The current rate of inflation is a significant factor that affects what the Fed decides to do with rates. An increase in the federal funds rate can be good for savers — translating to higher APYs on many CD and savings accounts — while it can be bad for borrowers as interest rates tend to increase on loans.

Is now still a good time to open a new CD?

As of late, top CD rates are declining due, in part, to strong signals from the Fed that it plans to cut interest rates this month. It's best to take advantage of still-high CD rates now while you still can.

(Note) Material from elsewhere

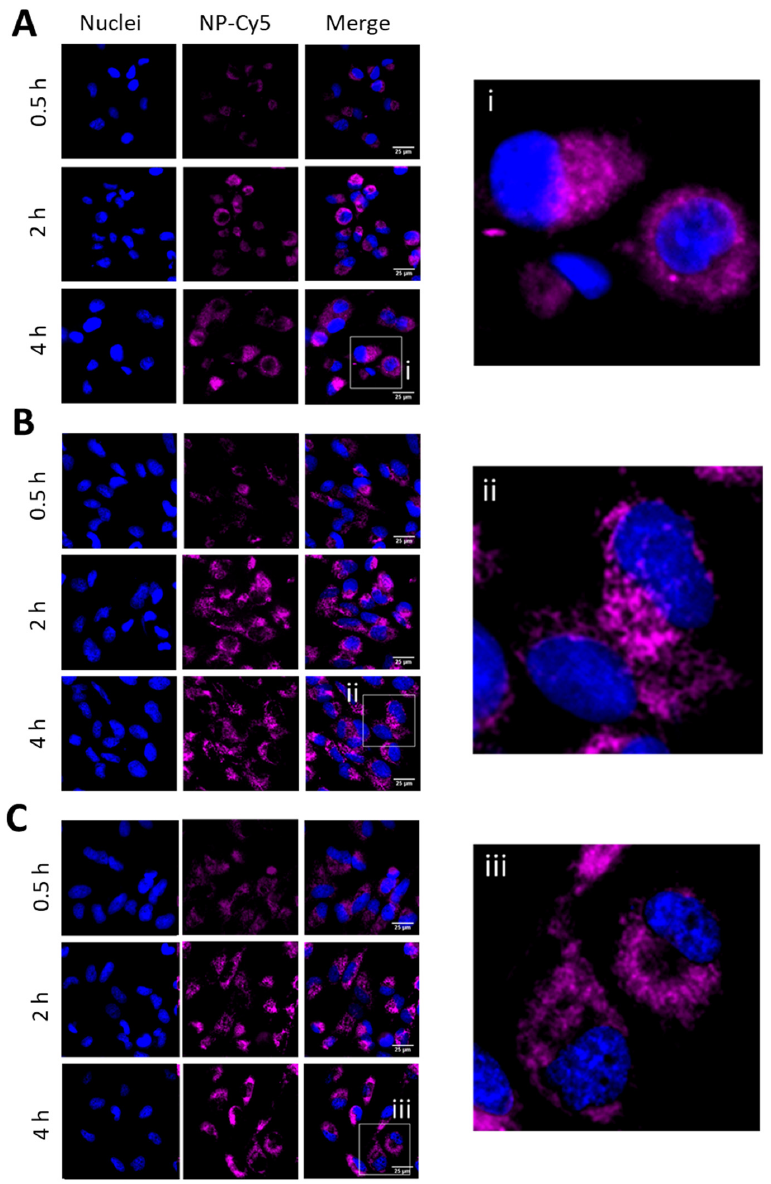
Figure 4. Uptake characteristics of Cy5-NP P2 in GBM cells. ( A – C ) Fluorescent micrographs of nanoparticle internalisation in ( A ) U87, ( B ) GIN28 and ( C ) GIN8 cells. Cells were incubated with nanoparticle solution at concentration of 50 µg/mL for 0.5, 2 and 4 h. (i, ii, iii) Enlarged areas highlighted by white boxes. Scale bar = 20 µm. Images are representative of three independent experiments.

"Now is the time to lock in attractive returns on CDs as the Federal Reserve is poised to begin cutting interest rates,” says Greg McBride, CFA, Bankrate’s chief financial analyst. “The top-yielding CDs currently earn in excess of the inflation rate and savers have the ability to lock in that inflation-beating return for multiple years. If you have money you won’t need to touch for a period of time, now is a great time to consider a CD."

CD FAQs

CD glossary

Here are some terms you’ll likely come across when choosing a CD.

  • Add-on CD: A CD that enables you to make additional deposits after your initial investment. This feature affords more flexibility than traditional CDs, which only allow one deposit at the beginning of the term.
  • Annual percentage yield (APY): A percentage that indicates how much interest a CD earns in one year, which takes into account the effect of compounding.
  • Brokered CD: A type of CD issued by a bank but sold through a brokerage firm or other financial institution.
  • CD ladder: An investment strategy that involves purchasing multiple CDs with varying maturity dates to provide liquidity and take advantage of higher rates.
  • Early withdrawal penalty: A fee charged if funds are withdrawn from a CD before the maturity date. Penalties often range anywhere from 90 days to 365 days’ worth of interest.
  • Grace period: A specific time after the maturity date during which an account holder can make changes to the CD without penalties. A grace period typically ranges from five to 14 days.
  • IRA CD: A CD that’s held within an individual retirement account.
  • Minimum opening deposit: The lowest amount of money required to open a CD account, which can vary by institution. Some institutions don’t have a minimum deposit requirement.
  • No-penalty CD: A type of CD that allows you to withdraw your money without facing a penalty while providing a fixed APY.
  • Promotional CD: Also known as a bonus or special CD, it’s a CD with an above average APY. These may be offered by banks and credit unions as a way to obtain new customers.
  • Jumbo CD: A CD that has a high minimum balance requirement, typically $100,000, sometimes as low as $95,000. This type of CD tends to offer a higher interest rate than regular CDs with the same term.
  • Bump-up CD: Also known as a “raise-your-rate CD,” a bump-up CD provides savers with the option to increase the CD’s APY without having to change its term. Generally, only one rate increase is allowed during its term.

Research methodology

Bankrate calculates and reports the national average APYs for various CD terms. Factored into national average rates are the competitive APYs commonly offered by online banks, along with the very low rates often found at large brick-and-mortar banks.

In June 2023, Bankrate updated its methodology that determines the national average CD rates. For the process, more than 500 banks and credit unions are now surveyed each week to generate the national averages. Among these institutions are those that are broadly available and offer high yields, as well as some of the nation’s largest banks.